Fewkes’ book is an ethno-historical study of the trade system in Ladakh, a region of northern India that was once a busy center of trade on the Silk Route between central and southern Asia. Previously a crucial part of a global trade network, Ladakh later became increasingly isolated as national boundaries were defined and enforced during the 20th century. Fewkes’ study provides a cultural history of an important area in Asia, exploring the lives of traders and illustrating how social issues in modern communities are inseparable from events of the past.
Then, during the annual meeting of the American Anthropological Association in San Francisco, Fewkes will present new research on the Maldives, a small island nation in the Indian Ocean south of India. Her research there has been supported through grants from Florida Atlantic University, the American Historical Association, and the Library of Congress. The Maldives have historically been at the center of major trade routes and has different cultural influences from the Middle East, Africa, Asia, and Europe. These influences have produced some interesting cultural practices in a nation that is said to be one hundred percent Muslim. One practice in the Maldives that is rare in the Muslim world is the establishment of separate mosques form women, overseen by female Imams, the scholars and teachers who lead the prayers. Fewkes interprets this tradition as a “very interesting social institution for female scholarship and religious life in the Maldives.”

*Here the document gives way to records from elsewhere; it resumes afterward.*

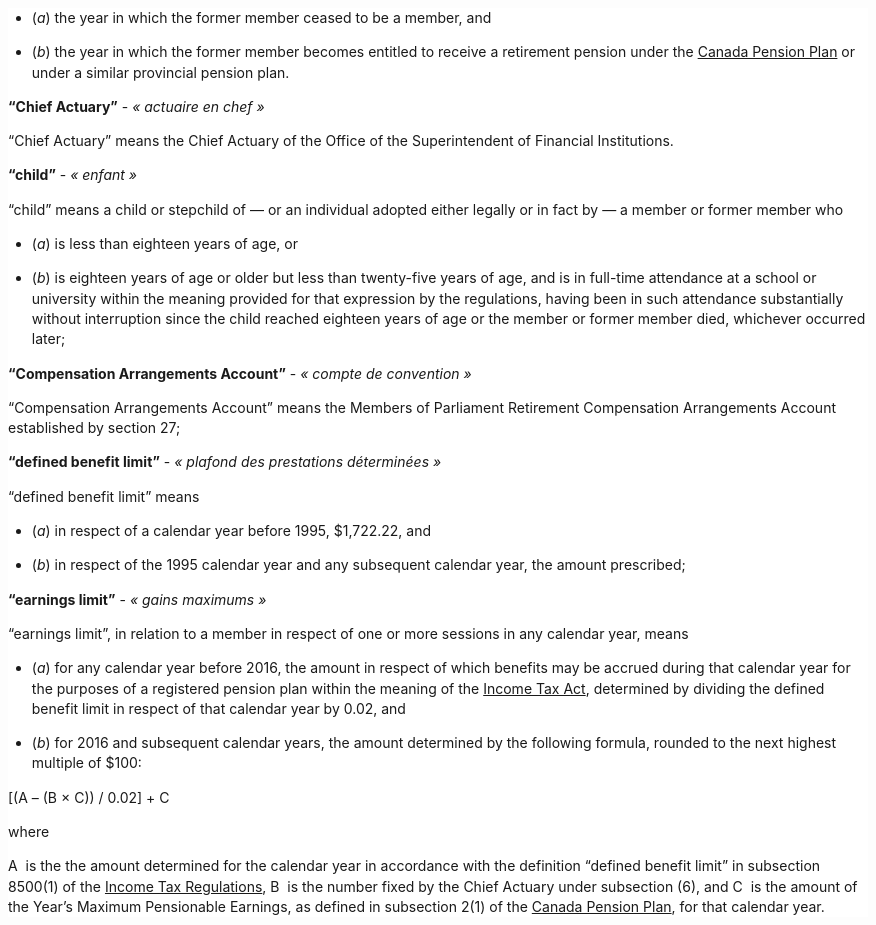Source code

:   * (_a_) the year in which the former member ceased to be a member, and

  * (_b_) the year in which the former member becomes entitled to receive a retirement pension under the [Canada Pension Plan](/canada/eng/acts/C/C-8.md) or under a similar provincial pension plan.

**“Chief Actuary”** - _« actuaire en chef »_

    

“Chief Actuary” means the Chief Actuary of the Office of the Superintendent of Financial Institutions.

**“child”** - _« enfant »_

    

“child” means a child or stepchild of — or an individual adopted either legally or in fact by — a member or former member who

  * (_a_) is less than eighteen years of age, or

  * (_b_) is eighteen years of age or older but less than twenty-five years of age, and is in full-time attendance at a school or university within the meaning provided for that expression by the regulations, having been in such attendance substantially without interruption since the child reached eighteen years of age or the member or former member died, whichever occurred later;

**“Compensation Arrangements Account”** - _« compte de convention »_

    

“Compensation Arrangements Account” means the Members of Parliament Retirement Compensation Arrangements Account established by section 27;

**“defined benefit limit”** - _« plafond des prestations déterminées »_

    

“defined benefit limit” means

  * (_a_) in respect of a calendar year before 1995, $1,722.22, and

  * (_b_) in respect of the 1995 calendar year and any subsequent calendar year, the amount prescribed;

**“earnings limit”** - _« gains maximums »_

    

“earnings limit”, in relation to a member in respect of one or more sessions in any calendar year, means

  * (_a_) for any calendar year before 2016, the amount in respect of which benefits may be accrued during that calendar year for the purposes of a registered pension plan within the meaning of the [Income Tax Act](/canada/eng/acts/I/I-3.3.md), determined by dividing the defined benefit limit in respect of that calendar year by 0.02, and

  * (_b_) for 2016 and subsequent calendar years, the amount determined by the following formula, rounded to the next highest multiple of $100:

[(A – (B × C)) / 0.02] + C

where

A 
    is the the amount determined for the calendar year in accordance with the definition “defined benefit limit” in subsection 8500(1) of the [Income Tax Regulations](/canada/eng/regulations/C.R.C.,_c._945/C.R.C.,_c._945.md),
B 
    is the number fixed by the Chief Actuary under subsection (6), and
C 
    is the amount of the Year’s Maximum Pensionable Earnings, as defined in subsection 2(1) of the [Canada Pension Plan](/canada/eng/acts/C/C-8.md), for that calendar year.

Fewkes has explored contemporary practices in the Maldives and their historical antecedents in order to determine whether specific activities may be connected with major trade routes. In addition to her presentation, “A Woman’s Place in Islam: Spatial Practices of Women’s Mosques in the Maldives,” Fewkes will chair the panel of scholars sponsored by the Anthropology of Religion Subcommittee. The papers presented by this panel of international scholars spans a wide range of religious and cultural traditions from different cultures. Fewkes regularly incorporates the latest anthropological research into the courses she teaches students of Florida Atlantic University’s Honors College in Jupiter.